EXERCISE PROMPT: Please repeat the records exactly. The pictures are to be left out.

Modification records:
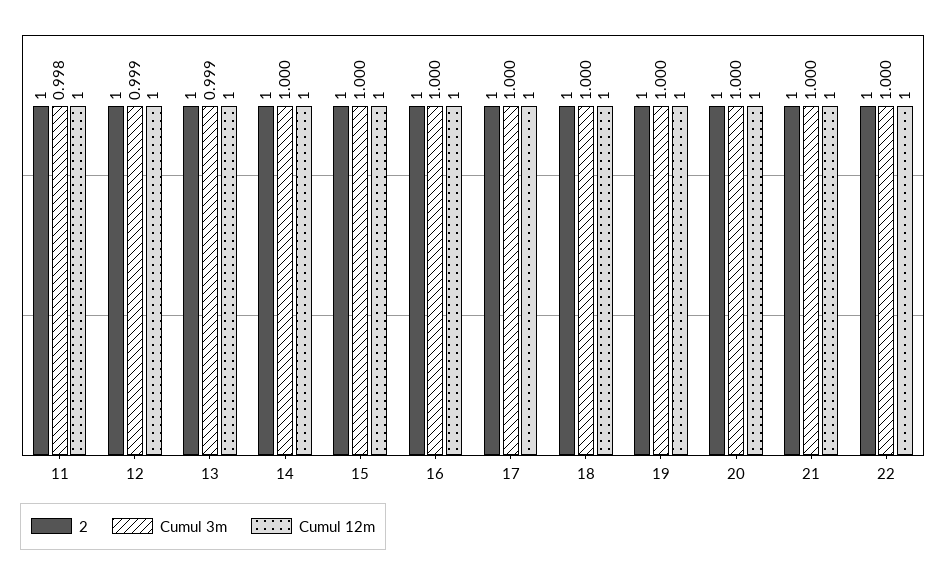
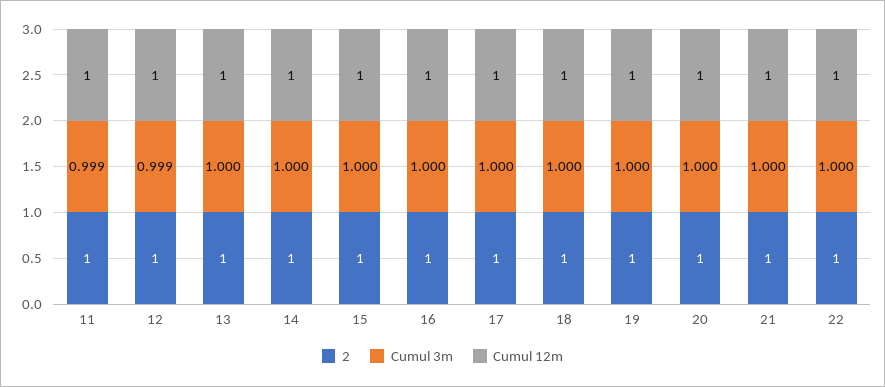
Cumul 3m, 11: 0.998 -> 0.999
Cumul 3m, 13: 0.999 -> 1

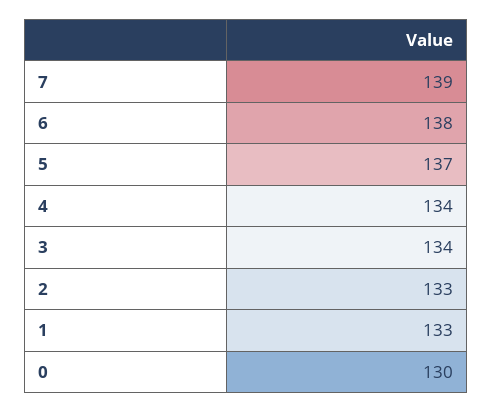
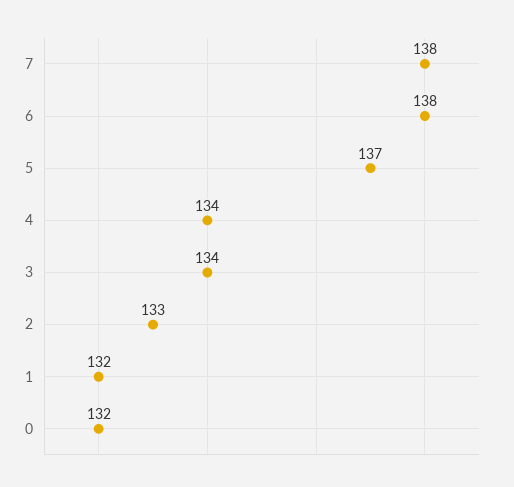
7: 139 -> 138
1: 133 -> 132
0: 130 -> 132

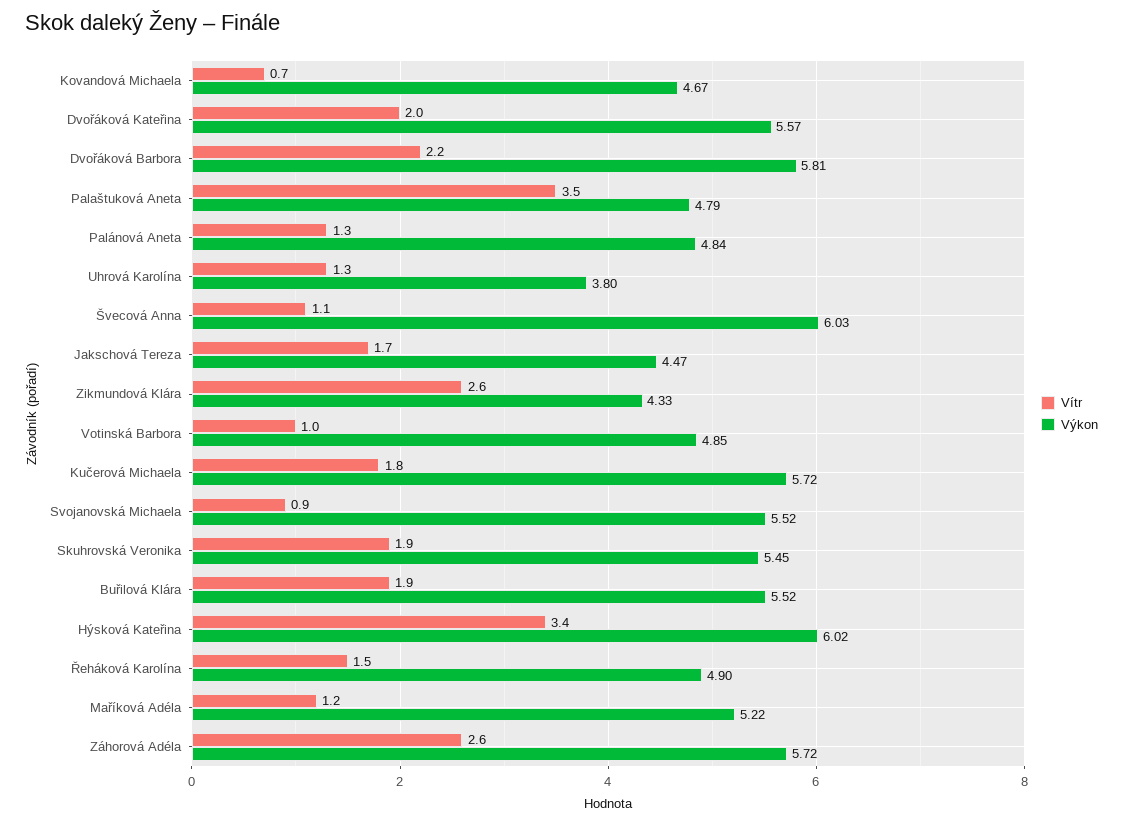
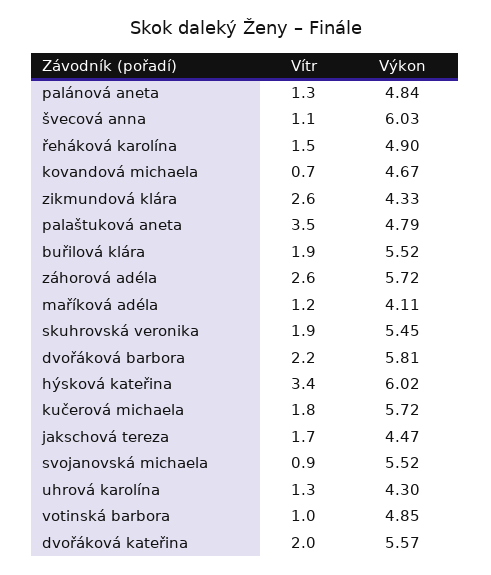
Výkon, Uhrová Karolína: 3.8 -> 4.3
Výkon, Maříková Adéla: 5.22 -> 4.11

RESPONSE AREA:
Cumul 3m, 11: 0.998 -> 0.999
Cumul 3m, 13: 0.999 -> 1

7: 139 -> 138
1: 133 -> 132
0: 130 -> 132

Výkon, Uhrová Karolína: 3.8 -> 4.3
Výkon, Maříková Adéla: 5.22 -> 4.11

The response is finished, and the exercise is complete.